Tarea 1 ->
Recopila cada línea de las filas de más abajo que contenga la palabra "Tipps" y cópiala sin cambios.

⁂

Exactamente, la transmisiòn de datos y voz es simultànea... la señal de voz se transmite normalmente (en forma analoga) y los datos van por encima de la banda de voz.

Te paso un par de vinculos donde està mejor explicado:
http://www.wikilearning.com/tutorial/tutorial_de_tecnologia_adsl-que_es_el_adsl/3389-2

En este se explica de forma un poco màs tècnica:
http://es.geocities.com/arsep_07/hwct/T3/T3.html


----------



## Tomasito (May 18, 2009)

Este circuito está correcto, fiajte que lo hayas armado bien y que lo hayas conectado a la entrada LINE IN de la placa de sonido, NO a la entrada "mic in".








Y si usás ADSL ponelo después de un microfiltro el circuito, sino seguro que vas a tener ruidos indeseables...


----------



## santiago (May 19, 2009)

en mic in anda igual sin ningún problema, algunas motherboards NO traen entrada de señal, solamente entrada de micrófono, via software se elige lo que se quiere, pero en las comunes anda igual

saludos


----------



## tecnogirl (May 22, 2009)

matiasdj87: Por favor, que es microfiltro ?.  Quiza conozco el circuito pero nunca con esa palabra. Gracias


----------



## ale1.0 (Jun 13, 2009)

Yo probe el circuito, tambien entraba ruido, le coloque un transformador de relacion 4:1, pero no es critico, del lado de la placa de audio, completamente aislado, o sea que la masa -chasis- del PC no se conecta con la linea telefonica. El acople es solo INDUCTIVO. La linea de TE no puede quedar conectada direcyamente al chasis , es un error del circuito.Si entra alguna radio de AM,podes colocar una bobinita a modo de choque de RF en la entrada de la linea, con dos capacitores de 5000pF (,005) en paralelo con la linea. Y ddesde ya, si tenes ADSL, el microfiltro tiene que estar colocado.


----------



## ale1.0 (Jun 13, 2009)

Para MATIAS: El microfiltro es el que te suministra la empresa telefonica para separar la señal que va al telefono del que va a l modem ADSL.Sin el mismo, escucharias un solido-ruido blanco-muy fuerte en el telefono, y no funcionaria bien el modem.OK?


----------

⁂

Tarea 2 ->
Por favor, responde estas preguntas con lo que dice el hilo sobre el circuito telefónico de arriba:
(a) ¿De qué forma se transmite la señal de voz?
(b) ¿A qué entrada de la placa de sonido indica Tomasito que hay que conectar el circuito?
(c) ¿Qué relación tenía el transformador que colocó ale1.0?

⁂

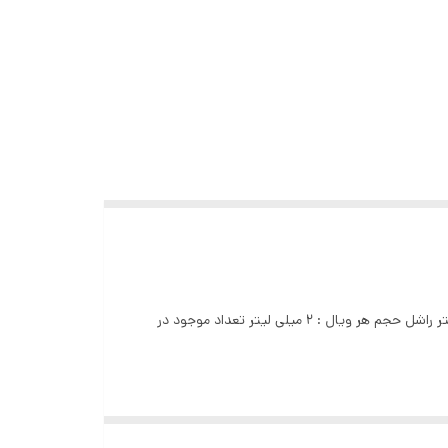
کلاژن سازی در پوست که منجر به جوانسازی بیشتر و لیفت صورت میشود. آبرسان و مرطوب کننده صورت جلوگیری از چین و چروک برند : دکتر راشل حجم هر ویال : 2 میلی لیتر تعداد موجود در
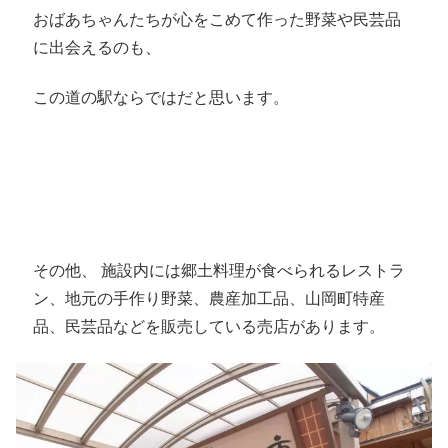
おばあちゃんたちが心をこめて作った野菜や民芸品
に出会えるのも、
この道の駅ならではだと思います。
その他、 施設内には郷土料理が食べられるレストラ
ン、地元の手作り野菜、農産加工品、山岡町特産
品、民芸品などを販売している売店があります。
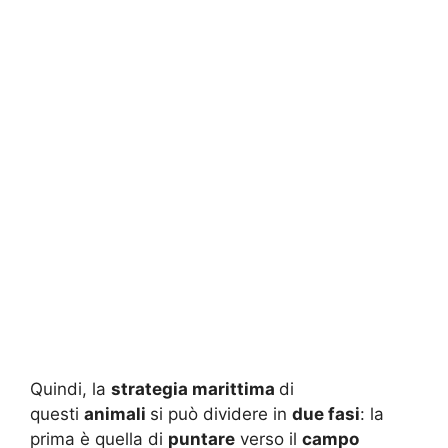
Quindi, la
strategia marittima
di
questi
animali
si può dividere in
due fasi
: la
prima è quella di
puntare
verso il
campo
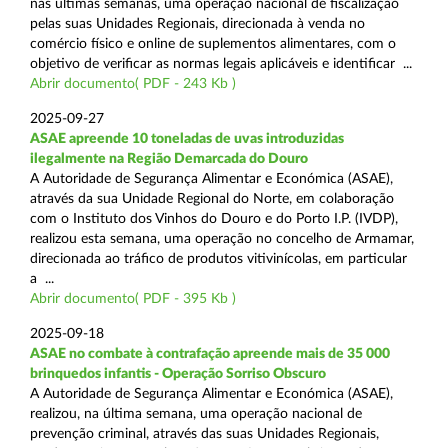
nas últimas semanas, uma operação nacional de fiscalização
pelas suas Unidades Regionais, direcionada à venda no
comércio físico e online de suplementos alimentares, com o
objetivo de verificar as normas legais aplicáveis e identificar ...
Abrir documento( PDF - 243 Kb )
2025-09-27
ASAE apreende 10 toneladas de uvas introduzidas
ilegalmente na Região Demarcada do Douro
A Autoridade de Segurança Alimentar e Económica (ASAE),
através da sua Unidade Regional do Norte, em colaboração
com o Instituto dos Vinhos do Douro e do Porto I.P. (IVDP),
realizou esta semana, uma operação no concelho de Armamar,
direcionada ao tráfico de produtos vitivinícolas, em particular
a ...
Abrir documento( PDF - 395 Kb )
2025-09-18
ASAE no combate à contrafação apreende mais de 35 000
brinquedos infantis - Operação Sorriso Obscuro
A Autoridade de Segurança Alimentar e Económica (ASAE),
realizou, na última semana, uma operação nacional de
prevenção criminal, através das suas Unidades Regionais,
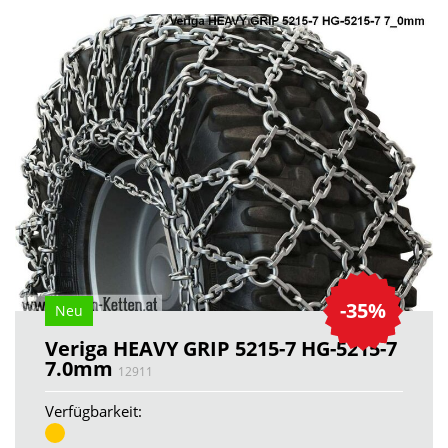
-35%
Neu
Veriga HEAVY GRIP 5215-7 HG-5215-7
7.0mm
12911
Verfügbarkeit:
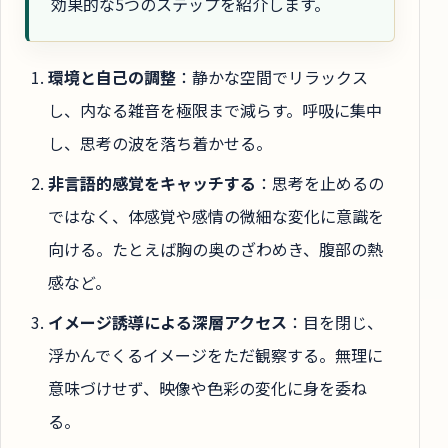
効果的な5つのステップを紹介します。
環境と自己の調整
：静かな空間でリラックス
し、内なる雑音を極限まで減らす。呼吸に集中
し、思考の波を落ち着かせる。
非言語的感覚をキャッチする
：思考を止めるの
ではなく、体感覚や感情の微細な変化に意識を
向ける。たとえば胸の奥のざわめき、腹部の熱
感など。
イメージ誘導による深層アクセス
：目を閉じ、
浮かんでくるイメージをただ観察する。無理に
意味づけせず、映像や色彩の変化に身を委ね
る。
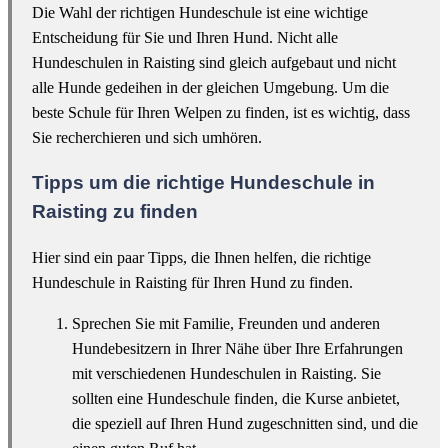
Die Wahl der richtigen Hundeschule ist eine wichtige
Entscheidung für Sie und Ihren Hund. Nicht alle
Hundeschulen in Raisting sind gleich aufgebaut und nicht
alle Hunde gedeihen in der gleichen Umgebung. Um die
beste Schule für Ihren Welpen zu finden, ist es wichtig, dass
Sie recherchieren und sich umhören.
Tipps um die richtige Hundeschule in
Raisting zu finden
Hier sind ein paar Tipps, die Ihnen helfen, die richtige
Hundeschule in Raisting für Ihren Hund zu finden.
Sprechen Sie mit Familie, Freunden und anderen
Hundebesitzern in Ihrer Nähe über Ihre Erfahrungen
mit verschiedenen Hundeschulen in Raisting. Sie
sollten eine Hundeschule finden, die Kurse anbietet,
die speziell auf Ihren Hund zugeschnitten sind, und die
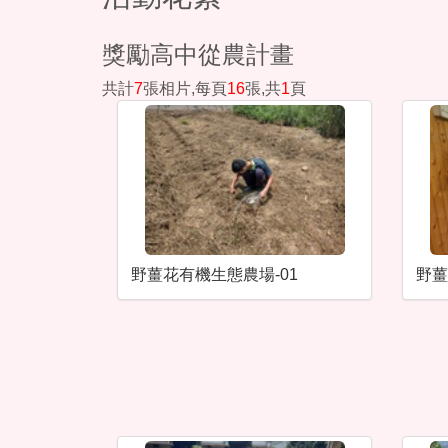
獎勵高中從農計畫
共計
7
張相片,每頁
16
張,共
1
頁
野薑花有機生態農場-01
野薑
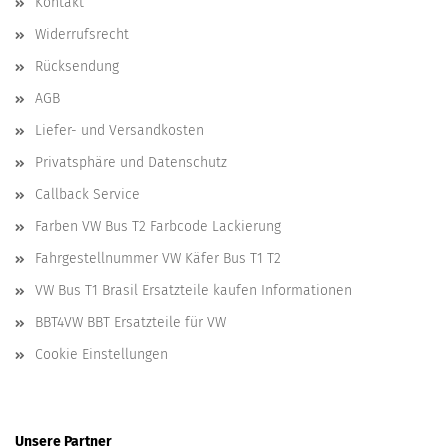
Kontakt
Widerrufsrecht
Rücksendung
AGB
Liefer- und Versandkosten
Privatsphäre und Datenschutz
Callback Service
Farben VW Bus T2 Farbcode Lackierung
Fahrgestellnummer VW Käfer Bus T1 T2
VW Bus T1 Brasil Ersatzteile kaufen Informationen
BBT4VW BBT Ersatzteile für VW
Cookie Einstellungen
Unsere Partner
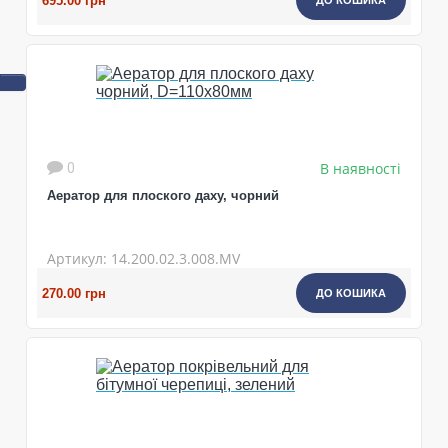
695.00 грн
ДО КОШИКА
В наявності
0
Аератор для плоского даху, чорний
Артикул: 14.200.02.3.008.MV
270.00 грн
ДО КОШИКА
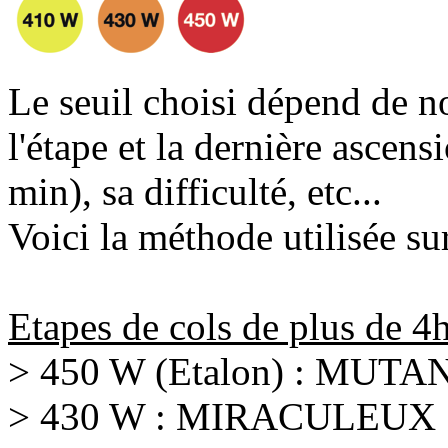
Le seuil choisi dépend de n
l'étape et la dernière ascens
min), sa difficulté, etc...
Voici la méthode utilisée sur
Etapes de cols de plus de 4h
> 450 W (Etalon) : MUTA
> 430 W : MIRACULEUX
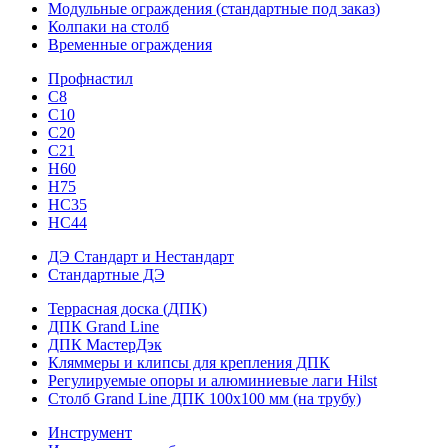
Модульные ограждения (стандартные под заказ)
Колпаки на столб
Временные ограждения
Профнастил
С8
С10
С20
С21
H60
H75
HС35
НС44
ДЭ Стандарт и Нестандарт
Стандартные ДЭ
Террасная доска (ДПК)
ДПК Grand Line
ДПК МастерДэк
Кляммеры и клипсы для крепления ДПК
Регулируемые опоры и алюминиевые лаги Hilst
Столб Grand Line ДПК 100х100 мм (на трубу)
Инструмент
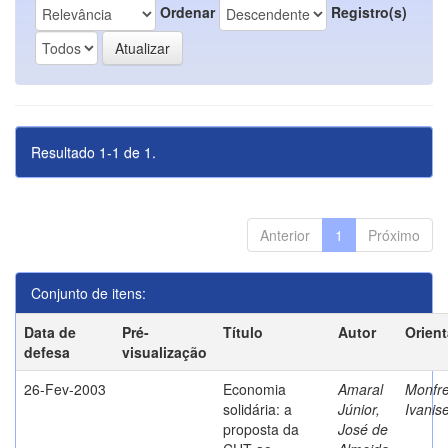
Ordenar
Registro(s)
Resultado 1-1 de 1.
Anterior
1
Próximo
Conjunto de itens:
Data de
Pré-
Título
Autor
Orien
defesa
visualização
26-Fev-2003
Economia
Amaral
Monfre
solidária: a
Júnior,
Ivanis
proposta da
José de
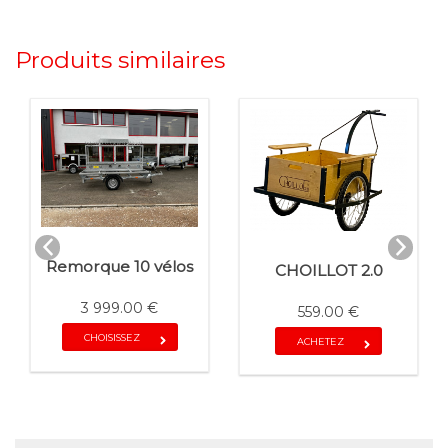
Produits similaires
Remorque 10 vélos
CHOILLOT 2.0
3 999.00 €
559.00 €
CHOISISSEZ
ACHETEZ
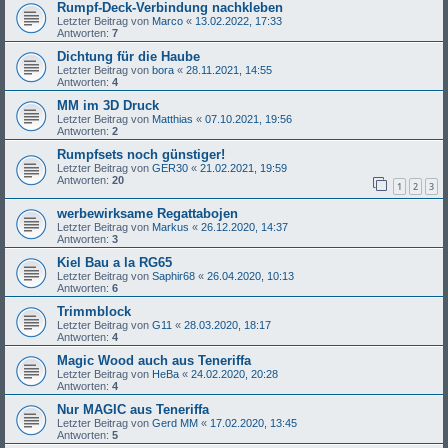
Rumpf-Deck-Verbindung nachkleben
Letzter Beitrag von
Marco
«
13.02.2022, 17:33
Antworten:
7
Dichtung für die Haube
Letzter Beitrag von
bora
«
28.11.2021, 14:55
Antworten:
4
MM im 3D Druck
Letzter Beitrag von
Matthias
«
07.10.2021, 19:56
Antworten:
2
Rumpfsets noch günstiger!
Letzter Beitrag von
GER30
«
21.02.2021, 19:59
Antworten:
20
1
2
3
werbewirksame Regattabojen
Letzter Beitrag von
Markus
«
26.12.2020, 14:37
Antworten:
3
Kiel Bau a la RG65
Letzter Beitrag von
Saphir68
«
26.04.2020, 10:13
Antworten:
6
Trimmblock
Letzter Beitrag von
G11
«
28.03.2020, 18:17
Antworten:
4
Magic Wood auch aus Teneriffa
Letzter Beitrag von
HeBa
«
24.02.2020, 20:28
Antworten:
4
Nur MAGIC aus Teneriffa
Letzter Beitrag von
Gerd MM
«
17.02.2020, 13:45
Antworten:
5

⁂

Resultado de la tarea 1 ->
Tipps um die richtige Hundeschule in
Hier sind ein paar Tipps, die Ihnen helfen, die richtige

Resultado de la tarea 2 ->
(a) Normalmente, en forma analógica.
(b) A la entrada LINE IN, no a la entrada "mic in".
(c) Una relación de 4:1.